Again, with such reserve margin, Northeastern forward capacity markets would be clearing in the $120-160/kW range. This is important because prices above Net CONE are a signal for new capacity entry and return on investment for existing resources.
Many believe the Operating Reserve Demand Curve (ORDC), the primary mechanism for producing scarcity prices in ERCOT, is inherently volatile and — since it has produced very little revenue since its adoption in 2014 — this summer may be no different. While we routinely write about the volatility of the construct, a closer look at the summer situation shows that the occurrence of high scarcity events is not just possible — it’s expected.
Here’s what ERCOT’s 2018 Summer Assessment (SARA) — seasonal report that looks at operating reserves and possible contingencies — might look like compared to 2017:
ERCOT Summer Assessment: 2017 vs. 2018 (Projected)
MW - Summer Reserve Capacity |
Forecasted Case |
90th Percentile Thermal Outage |
90th Percentile Low Wind |
Extreme (2011) Weather Load Adjustment |
---|---|---|---|---|
2017 |
5,506 |
3,632 |
2,471 |
1,813 |
2018 (anticipated) |
1,037 |
(721) |
(2,326) |
(2,658) |
ERCOT notes that any value below 2,300 MW indicates risk of EEA1, the point at which ERCOT begins to take emergency actions such as manual all-call of resources, deployment of interruptible load (ERS), and use of emergency interties.
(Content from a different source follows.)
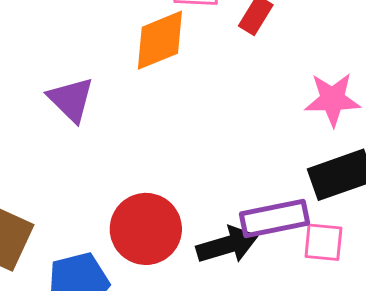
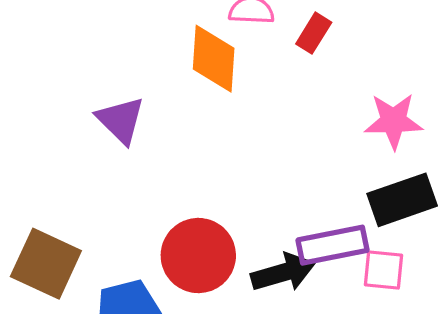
orange diamond: (160, 40) -> (214, 59), turned -64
The real-time price at this point is likely at the $9,000/MWh price cap.
In the forecasted case, the peak hour reserves dip to 1,037 MW, which means a shortfall of 1,263 MW before ERCOT could avoid emergency conditions. Using recent load shapes, we estimate that on average, nine hours over the course of the year would be within 1,263 MW of the peak demand. If each of these hours were at the price cap, it would imply scarcity of $81/kW-yr just in those hours, and additional hours would see high prices as well, further raising scarcity. For comparison, we estimate no year since 2011 has seen scarcity higher than ~$30-35/kW, with 2015-2017 being below $20/kW-yr each. Further, this is just considering normal forecasted conditions, not accounting for possible contingencies.
We expect scarcity for the remainder of the year could be as high as $100-120/kW. Further, the forwards have only moved up to these levels recently (showing ~$50/kW of scarcity), with the January 23rd price spikes as a result of a delay in the day-ahead clearing mechanism, unrelated to any fundamental summer peak condition. The August peak forward for 2018 as of December 7th was just $88.1/MWh, vs. the $107.1/MWh as it stands in early February.
What could that mean? Forward prices tend to overweight recent historical outcomes and undervalue shifts in market fundamentals going forward. If the summer of 2018 materializes with very high scarcity, the forwards may again overreact, allowing savvy market participants to lock in forward contracts. Though not without risks, this situation presents a tremendous opportunity to generators to earn above-new-cost returns at a time when capacity market pricing elsewhere have been modest.